The overseas U.S. dollar bond market is quite mature with well-defined legal provisions and procedures on how to deal with relevant issues and its investors are good at risk identification, said the official. "The risks caused by a certain individual real estate firm in the short term will not undermine the fund-raising function of the market for the medium and long run."

Housing sales, land purchases and financing have already returned to normal in China. Some Chinese property developers are beginning to buy back their overseas bonds, and investors are also starting to buy dollar bonds issued by Chinese property developers, according to the PBOC.

China is committed to creating a level-playing field and advancing the two-way opening-up of its financial markets. Relevant Chinese authorities will continue to communicate with their overseas regulatory counterparts, said the central bank.

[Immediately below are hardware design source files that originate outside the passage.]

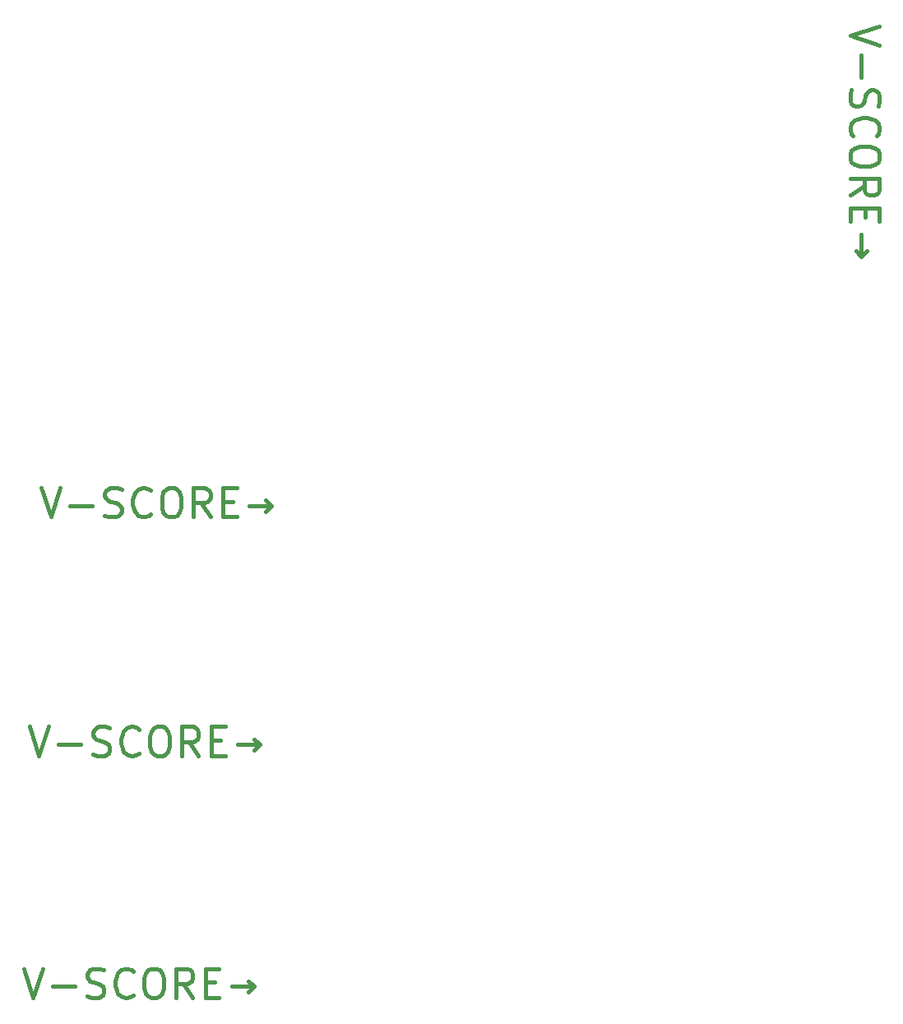
<source format=gbr>
G04 #@! TF.GenerationSoftware,KiCad,Pcbnew,(5.1.0)-1*
G04 #@! TF.CreationDate,2019-08-09T15:31:13-04:00*
G04 #@! TF.ProjectId,4x_PANEL,34785f50-414e-4454-9c2e-6b696361645f,rev?*
G04 #@! TF.SameCoordinates,Original*
G04 #@! TF.FileFunction,Other,Comment*
%FSLAX46Y46*%
G04 Gerber Fmt 4.6, Leading zero omitted, Abs format (unit mm)*
G04 Created by KiCad (PCBNEW (5.1.0)-1) date 2019-08-09 15:31:13*
%MOMM*%
%LPD*%
G04 APERTURE LIST*
%ADD10C,0.400000*%
G04 APERTURE END LIST*
D10*
X163042857Y-42828571D02*
X160042857Y-43828571D01*
X163042857Y-44828571D01*
X161185714Y-45828571D02*
X161185714Y-48114285D01*
X160185714Y-49400000D02*
X160042857Y-49828571D01*
X160042857Y-50542857D01*
X160185714Y-50828571D01*
X160328571Y-50971428D01*
X160614285Y-51114285D01*
X160900000Y-51114285D01*
X161185714Y-50971428D01*
X161328571Y-50828571D01*
X161471428Y-50542857D01*
X161614285Y-49971428D01*
X161757142Y-49685714D01*
X161900000Y-49542857D01*
X162185714Y-49400000D01*
X162471428Y-49400000D01*
X162757142Y-49542857D01*
X162900000Y-49685714D01*
X163042857Y-49971428D01*
X163042857Y-50685714D01*
X162900000Y-51114285D01*
X160328571Y-54114285D02*
X160185714Y-53971428D01*
X160042857Y-53542857D01*
X160042857Y-53257142D01*
X160185714Y-52828571D01*
X160471428Y-52542857D01*
X160757142Y-52400000D01*
X161328571Y-52257142D01*
X161757142Y-52257142D01*
X162328571Y-52400000D01*
X162614285Y-52542857D01*
X162900000Y-52828571D01*
X163042857Y-53257142D01*
X163042857Y-53542857D01*
X162900000Y-53971428D01*
X162757142Y-54114285D01*
X163042857Y-55971428D02*
X163042857Y-56542857D01*
X162900000Y-56828571D01*
X162614285Y-57114285D01*
X162042857Y-57257142D01*
X161042857Y-57257142D01*
X160471428Y-57114285D01*
X160185714Y-56828571D01*
X160042857Y-56542857D01*
X160042857Y-55971428D01*
X160185714Y-55685714D01*
X160471428Y-55400000D01*
X161042857Y-55257142D01*
X162042857Y-55257142D01*
X162614285Y-55400000D01*
X162900000Y-55685714D01*
X163042857Y-55971428D01*
X160042857Y-60257142D02*
X161471428Y-59257142D01*
X160042857Y-58542857D02*
X163042857Y-58542857D01*
X163042857Y-59685714D01*
X162900000Y-59971428D01*
X162757142Y-60114285D01*
X162471428Y-60257142D01*
X162042857Y-60257142D01*
X161757142Y-60114285D01*
X161614285Y-59971428D01*
X161471428Y-59685714D01*
X161471428Y-58542857D01*
X161614285Y-61542857D02*
X161614285Y-62542857D01*
X160042857Y-62971428D02*
X160042857Y-61542857D01*
X163042857Y-61542857D01*
X163042857Y-62971428D01*
X161185714Y-64257142D02*
X161185714Y-66542857D01*
X160614285Y-65971428D02*
X161185714Y-66542857D01*
X161757142Y-65971428D01*
X74928571Y-139857142D02*
X75928571Y-142857142D01*
X76928571Y-139857142D01*
X77928571Y-141714285D02*
X80214285Y-141714285D01*
X81500000Y-142714285D02*
X81928571Y-142857142D01*
X82642857Y-142857142D01*
X82928571Y-142714285D01*
X83071428Y-142571428D01*
X83214285Y-142285714D01*
X83214285Y-142000000D01*
X83071428Y-141714285D01*
X82928571Y-141571428D01*
X82642857Y-141428571D01*
X82071428Y-141285714D01*
X81785714Y-141142857D01*
X81642857Y-141000000D01*
X81500000Y-140714285D01*
X81500000Y-140428571D01*
X81642857Y-140142857D01*
X81785714Y-140000000D01*
X82071428Y-139857142D01*
X82785714Y-139857142D01*
X83214285Y-140000000D01*
X86214285Y-142571428D02*
X86071428Y-142714285D01*
X85642857Y-142857142D01*
X85357142Y-142857142D01*
X84928571Y-142714285D01*
X84642857Y-142428571D01*
X84500000Y-142142857D01*
X84357142Y-141571428D01*
X84357142Y-141142857D01*
X84500000Y-140571428D01*
X84642857Y-140285714D01*
X84928571Y-140000000D01*
X85357142Y-139857142D01*
X85642857Y-139857142D01*
X86071428Y-140000000D01*
X86214285Y-140142857D01*
X88071428Y-139857142D02*
X88642857Y-139857142D01*
X88928571Y-140000000D01*
X89214285Y-140285714D01*
X89357142Y-140857142D01*
X89357142Y-141857142D01*
X89214285Y-142428571D01*
X88928571Y-142714285D01*
X88642857Y-142857142D01*
X88071428Y-142857142D01*
X87785714Y-142714285D01*
X87500000Y-142428571D01*
X87357142Y-141857142D01*
X87357142Y-140857142D01*
X87500000Y-140285714D01*
X87785714Y-140000000D01*
X88071428Y-139857142D01*
X92357142Y-142857142D02*
X91357142Y-141428571D01*
X90642857Y-142857142D02*
X90642857Y-139857142D01*
X91785714Y-139857142D01*
X92071428Y-140000000D01*
X92214285Y-140142857D01*
X92357142Y-140428571D01*
X92357142Y-140857142D01*
X92214285Y-141142857D01*
X92071428Y-141285714D01*
X91785714Y-141428571D01*
X90642857Y-141428571D01*
X93642857Y-141285714D02*
X94642857Y-141285714D01*
X95071428Y-142857142D02*
X93642857Y-142857142D01*
X93642857Y-139857142D01*
X95071428Y-139857142D01*
X96357142Y-141714285D02*
X98642857Y-141714285D01*
X98071428Y-142285714D02*
X98642857Y-141714285D01*
X98071428Y-141142857D01*
X75528571Y-114957142D02*
X76528571Y-117957142D01*
X77528571Y-114957142D01*
X78528571Y-116814285D02*
X80814285Y-116814285D01*
X82100000Y-117814285D02*
X82528571Y-117957142D01*
X83242857Y-117957142D01*
X83528571Y-117814285D01*
X83671428Y-117671428D01*
X83814285Y-117385714D01*
X83814285Y-117100000D01*
X83671428Y-116814285D01*
X83528571Y-116671428D01*
X83242857Y-116528571D01*
X82671428Y-116385714D01*
X82385714Y-116242857D01*
X82242857Y-116100000D01*
X82100000Y-115814285D01*
X82100000Y-115528571D01*
X82242857Y-115242857D01*
X82385714Y-115100000D01*
X82671428Y-114957142D01*
X83385714Y-114957142D01*
X83814285Y-115100000D01*
X86814285Y-117671428D02*
X86671428Y-117814285D01*
X86242857Y-117957142D01*
X85957142Y-117957142D01*
X85528571Y-117814285D01*
X85242857Y-117528571D01*
X85100000Y-117242857D01*
X84957142Y-116671428D01*
X84957142Y-116242857D01*
X85100000Y-115671428D01*
X85242857Y-115385714D01*
X85528571Y-115100000D01*
X85957142Y-114957142D01*
X86242857Y-114957142D01*
X86671428Y-115100000D01*
X86814285Y-115242857D01*
X88671428Y-114957142D02*
X89242857Y-114957142D01*
X89528571Y-115100000D01*
X89814285Y-115385714D01*
X89957142Y-115957142D01*
X89957142Y-116957142D01*
X89814285Y-117528571D01*
X89528571Y-117814285D01*
X89242857Y-117957142D01*
X88671428Y-117957142D01*
X88385714Y-117814285D01*
X88100000Y-117528571D01*
X87957142Y-116957142D01*
X87957142Y-115957142D01*
X88100000Y-115385714D01*
X88385714Y-115100000D01*
X88671428Y-114957142D01*
X92957142Y-117957142D02*
X91957142Y-116528571D01*
X91242857Y-117957142D02*
X91242857Y-114957142D01*
X92385714Y-114957142D01*
X92671428Y-115100000D01*
X92814285Y-115242857D01*
X92957142Y-115528571D01*
X92957142Y-115957142D01*
X92814285Y-116242857D01*
X92671428Y-116385714D01*
X92385714Y-116528571D01*
X91242857Y-116528571D01*
X94242857Y-116385714D02*
X95242857Y-116385714D01*
X95671428Y-117957142D02*
X94242857Y-117957142D01*
X94242857Y-114957142D01*
X95671428Y-114957142D01*
X96957142Y-116814285D02*
X99242857Y-116814285D01*
X98671428Y-117385714D02*
X99242857Y-116814285D01*
X98671428Y-116242857D01*
X76728571Y-90357142D02*
X77728571Y-93357142D01*
X78728571Y-90357142D01*
X79728571Y-92214285D02*
X82014285Y-92214285D01*
X83300000Y-93214285D02*
X83728571Y-93357142D01*
X84442857Y-93357142D01*
X84728571Y-93214285D01*
X84871428Y-93071428D01*
X85014285Y-92785714D01*
X85014285Y-92500000D01*
X84871428Y-92214285D01*
X84728571Y-92071428D01*
X84442857Y-91928571D01*
X83871428Y-91785714D01*
X83585714Y-91642857D01*
X83442857Y-91500000D01*
X83300000Y-91214285D01*
X83300000Y-90928571D01*
X83442857Y-90642857D01*
X83585714Y-90500000D01*
X83871428Y-90357142D01*
X84585714Y-90357142D01*
X85014285Y-90500000D01*
X88014285Y-93071428D02*
X87871428Y-93214285D01*
X87442857Y-93357142D01*
X87157142Y-93357142D01*
X86728571Y-93214285D01*
X86442857Y-92928571D01*
X86300000Y-92642857D01*
X86157142Y-92071428D01*
X86157142Y-91642857D01*
X86300000Y-91071428D01*
X86442857Y-90785714D01*
X86728571Y-90500000D01*
X87157142Y-90357142D01*
X87442857Y-90357142D01*
X87871428Y-90500000D01*
X88014285Y-90642857D01*
X89871428Y-90357142D02*
X90442857Y-90357142D01*
X90728571Y-90500000D01*
X91014285Y-90785714D01*
X91157142Y-91357142D01*
X91157142Y-92357142D01*
X91014285Y-92928571D01*
X90728571Y-93214285D01*
X90442857Y-93357142D01*
X89871428Y-93357142D01*
X89585714Y-93214285D01*
X89300000Y-92928571D01*
X89157142Y-92357142D01*
X89157142Y-91357142D01*
X89300000Y-90785714D01*
X89585714Y-90500000D01*
X89871428Y-90357142D01*
X94157142Y-93357142D02*
X93157142Y-91928571D01*
X92442857Y-93357142D02*
X92442857Y-90357142D01*
X93585714Y-90357142D01*
X93871428Y-90500000D01*
X94014285Y-90642857D01*
X94157142Y-90928571D01*
X94157142Y-91357142D01*
X94014285Y-91642857D01*
X93871428Y-91785714D01*
X93585714Y-91928571D01*
X92442857Y-91928571D01*
X95442857Y-91785714D02*
X96442857Y-91785714D01*
X96871428Y-93357142D02*
X95442857Y-93357142D01*
X95442857Y-90357142D01*
X96871428Y-90357142D01*
X98157142Y-92214285D02*
X100442857Y-92214285D01*
X99871428Y-92785714D02*
X100442857Y-92214285D01*
X99871428Y-91642857D01*
M02*

</source>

The PBOC stated that companies issuing bond overseas and their shareholders will be urged to strictly follow market disciplines, properly handle their debt issues, and meet their debt obligations in accordance with law and market principles. For those firms which would like to make outward remittances for debt repayment or bond buy-back purposes, relevant authorities in China will support and facilitate their efforts under the existing policy framework.

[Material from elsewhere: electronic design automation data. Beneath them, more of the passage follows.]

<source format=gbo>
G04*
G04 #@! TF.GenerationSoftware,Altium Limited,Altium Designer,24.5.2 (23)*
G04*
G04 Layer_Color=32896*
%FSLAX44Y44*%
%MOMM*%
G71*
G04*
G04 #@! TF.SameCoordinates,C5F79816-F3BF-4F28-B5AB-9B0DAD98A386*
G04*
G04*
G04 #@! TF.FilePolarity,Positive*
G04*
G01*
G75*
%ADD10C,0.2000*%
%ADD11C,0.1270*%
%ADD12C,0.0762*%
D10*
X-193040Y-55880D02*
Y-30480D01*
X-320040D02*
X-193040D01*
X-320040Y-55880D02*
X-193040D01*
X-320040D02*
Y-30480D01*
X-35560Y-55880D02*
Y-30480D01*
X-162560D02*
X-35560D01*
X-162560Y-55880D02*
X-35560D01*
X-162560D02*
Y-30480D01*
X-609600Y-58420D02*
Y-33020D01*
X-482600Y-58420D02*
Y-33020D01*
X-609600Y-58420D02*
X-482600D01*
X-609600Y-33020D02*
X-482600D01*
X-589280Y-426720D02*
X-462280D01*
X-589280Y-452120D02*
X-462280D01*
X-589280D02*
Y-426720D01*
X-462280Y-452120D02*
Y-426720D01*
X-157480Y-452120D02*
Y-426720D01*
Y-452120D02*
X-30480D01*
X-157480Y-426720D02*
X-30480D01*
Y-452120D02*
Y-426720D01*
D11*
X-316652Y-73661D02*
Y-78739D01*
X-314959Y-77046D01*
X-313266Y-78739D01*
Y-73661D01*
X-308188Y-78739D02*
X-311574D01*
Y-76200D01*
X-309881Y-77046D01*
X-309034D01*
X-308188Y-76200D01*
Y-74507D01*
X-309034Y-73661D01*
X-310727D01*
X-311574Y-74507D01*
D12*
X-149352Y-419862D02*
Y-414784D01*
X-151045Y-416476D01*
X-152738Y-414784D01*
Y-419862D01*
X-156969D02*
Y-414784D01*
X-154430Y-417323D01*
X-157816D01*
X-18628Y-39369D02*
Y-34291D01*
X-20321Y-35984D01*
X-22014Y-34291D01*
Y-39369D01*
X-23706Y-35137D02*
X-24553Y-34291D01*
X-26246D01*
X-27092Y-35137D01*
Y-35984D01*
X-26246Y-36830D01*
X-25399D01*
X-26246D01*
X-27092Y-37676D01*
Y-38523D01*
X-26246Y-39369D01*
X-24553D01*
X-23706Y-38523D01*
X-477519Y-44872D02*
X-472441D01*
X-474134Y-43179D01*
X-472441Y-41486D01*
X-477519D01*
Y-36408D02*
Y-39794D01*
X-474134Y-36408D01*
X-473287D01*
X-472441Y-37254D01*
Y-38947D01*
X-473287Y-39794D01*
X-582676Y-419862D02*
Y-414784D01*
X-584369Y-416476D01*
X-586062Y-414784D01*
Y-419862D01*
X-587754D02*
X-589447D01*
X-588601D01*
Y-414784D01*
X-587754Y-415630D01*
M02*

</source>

The PBOC supported the provincial government of Guangdong in sending a team of advisors to the firm, noting that this will help Evergrande resolve its risks, enhance its internal risk management and maintain normal business operation.

"We will continue to work together with the provincial government of Guangdong, the relevant agencies as well as local governments in risk resolution, with the aim of promoting stable and healthy development of the real estate sector, and safeguarding lawful rights and interests of home buyers," the PBOC official said.

"We believe that regulatory authorities in relevant jurisdictions would handle this issue in a law-based and fair manner," a spokesman with the China Banking and Insurance Regulatory Commission (CBIRC) said.

Noting the current default will not have negative impact on the safe and sound operation of China's banking and insurance industries, the spokesman said there will be no change for the principles and stance upheld by the financial regulatory agencies in protecting the legitimate rights of consumers, investors and businesses according to the law.

There will be no change for China's market-oriented financial reform and opening-up under the rule of law and in accordance with international standards, said the spokesman.

Currently, Guangdong provincial government, other relevant local governments and agencies are guiding and urging Evergrande Group and its affiliates to resolve risks steadily and orderly in accordance with laws and regulations, and to proactively resume and complete housing construction for delivery to buyers. Financial institutions including banks and insurance companies are also actively participating in relevant work, said the CBIRC.

China's real estate industry as a whole remains robust, and most property firms are focusing on and properly managing their main lines of business, said the China Securities Regulatory Commission (CSRC).

"Currently, the A-share market remains stable, resilient and active," said the securities regulator, stressing that the potential overflow effect of Evergrande's risks on the stability of China's capital markets is under control.

The default rate on the exchange bond market has been at a relatively low level of 1%, and public companies and bond issuers with real-estate businesses have kept their major financial metrics intact, it said.

To promote the stable and sound development of both the capital markets and real estate industry in China, the CSRC said it will continue to maintain the effective fund-raising function of the country's capital markets and support the normal financing needs of real estate companies.